What I am not ok with, however, is a blatant violation of the Establishment Clause (and, arguably, of Arkansas Constitution article 2, section 24). I would think that a distaste for unconstitutional uses of tax money, whether for religious purposes or not, would be the type of thing that liberals and conservatives alike could agree on.
1 Somewhat interesting sidenote: until 2007, 80% of the special excise tax on beer, wine, and liquor under Ark. Code. Ann. § 3-7-201 was directed to the ABC program.
One other random thought on the whole Rep. Justin Harris storyline:
Friend and content partner Jason Tolbert took issue with Max Brantley’s post about twelve children at GGK who lacked Social Security numbers while Harris simultaneously tries to prevent state benefits to illegal immigrants. Writes Tolbert:
Of course, the state’s main liberal blog was quick to pile on Harris for being a hypocrite for taking state funds and having undocumented students. It is no surprise. Harris disagrees with Max’s ideology so he must be evil.
Of course, if he had denied enrollment to these students I am sure he would be called a racists. It looks to me like Harris is running a successful preschool that is rendering services to low income students in his area. In reality, this is the reason for the large amount of state funds. Harris is not a sponge on the state but rather the state is assisting low income family afford to attend his preschool.
I think Tolbert is a little off-base here. The issue, at least in my opinion, is not so much the amount, but the hypocrisy oozing out of the comparisons between Harris as a legislator and Harris as a citizen of the state.
It’s the hypocrisy in Harris’s saying things like “can we agree that government spending programs do not create jobs?” while claiming that “Justin, along with his wife Marsha, have created 33 jobs in the small rural city of West Fork, AR,” when those were created by a daycare that is almost entirely funded by a government spending program.
It’s the hypocrisy in having this on his website:
when (a) he’s only an entrepreneur creating jobs because of government spending, and(b) he has much of his tax “burden” paid by the ABC funds.
I also think Jason might have read a little too much into how Rep. Harris interpreted the statements from UA Vice Chancellor for Government and Community Relations Richard Hudson. First, if Harris was not worried about the information coming out and was sure everything was on the up-and-up, why would he worry about the statement or feel threatened by it?

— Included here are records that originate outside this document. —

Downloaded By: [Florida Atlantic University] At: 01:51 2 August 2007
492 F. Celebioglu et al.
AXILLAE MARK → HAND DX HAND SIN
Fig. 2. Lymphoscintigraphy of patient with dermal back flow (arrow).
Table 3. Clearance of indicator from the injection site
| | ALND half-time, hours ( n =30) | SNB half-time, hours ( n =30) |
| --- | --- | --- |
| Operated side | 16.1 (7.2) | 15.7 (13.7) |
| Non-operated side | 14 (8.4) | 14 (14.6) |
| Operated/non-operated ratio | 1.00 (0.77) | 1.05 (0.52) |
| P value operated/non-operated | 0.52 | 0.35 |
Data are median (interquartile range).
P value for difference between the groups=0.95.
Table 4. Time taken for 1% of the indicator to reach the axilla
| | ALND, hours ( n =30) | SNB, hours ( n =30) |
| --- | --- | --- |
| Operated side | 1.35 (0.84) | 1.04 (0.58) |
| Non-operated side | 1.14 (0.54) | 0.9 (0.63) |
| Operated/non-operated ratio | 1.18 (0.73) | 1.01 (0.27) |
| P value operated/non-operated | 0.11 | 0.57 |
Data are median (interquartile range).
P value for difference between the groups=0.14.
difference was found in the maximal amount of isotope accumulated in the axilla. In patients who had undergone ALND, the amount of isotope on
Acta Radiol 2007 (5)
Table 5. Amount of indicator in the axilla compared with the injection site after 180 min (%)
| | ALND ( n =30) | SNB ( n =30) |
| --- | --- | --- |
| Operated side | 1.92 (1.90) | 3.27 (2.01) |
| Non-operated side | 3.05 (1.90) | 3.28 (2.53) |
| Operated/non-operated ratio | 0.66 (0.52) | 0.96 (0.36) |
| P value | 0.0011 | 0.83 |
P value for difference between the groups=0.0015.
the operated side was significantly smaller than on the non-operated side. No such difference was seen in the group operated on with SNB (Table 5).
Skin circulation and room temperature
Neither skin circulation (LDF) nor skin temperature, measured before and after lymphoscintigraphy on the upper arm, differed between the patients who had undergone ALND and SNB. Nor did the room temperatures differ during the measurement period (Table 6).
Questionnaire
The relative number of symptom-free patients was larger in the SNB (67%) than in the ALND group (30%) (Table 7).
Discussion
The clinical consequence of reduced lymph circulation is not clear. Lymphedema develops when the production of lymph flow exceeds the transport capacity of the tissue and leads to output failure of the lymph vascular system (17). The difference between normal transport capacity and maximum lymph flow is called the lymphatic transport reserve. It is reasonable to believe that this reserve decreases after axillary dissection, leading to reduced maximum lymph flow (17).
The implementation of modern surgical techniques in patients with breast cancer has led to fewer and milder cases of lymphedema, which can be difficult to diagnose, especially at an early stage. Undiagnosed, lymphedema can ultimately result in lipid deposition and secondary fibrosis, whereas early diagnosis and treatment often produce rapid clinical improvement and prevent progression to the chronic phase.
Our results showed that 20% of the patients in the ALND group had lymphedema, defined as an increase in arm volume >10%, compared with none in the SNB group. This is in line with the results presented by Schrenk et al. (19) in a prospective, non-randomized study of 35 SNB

Second, as Blue Arkansas noted, Harris has a track-record of bizarre overreactions when pressed on an issue, going so far as to have his wife call the police when a reporter asked him about the ABC money. I’m not saying it was or was not a threat, because I have no way of knowing. I am saying that I wouldn’t accuse anyone of hardball politics based solely on how Justin Harris reacted to a statement any more than I would accuse someone of being anti-gun based solely on how Ted Nugent reacted to a statement.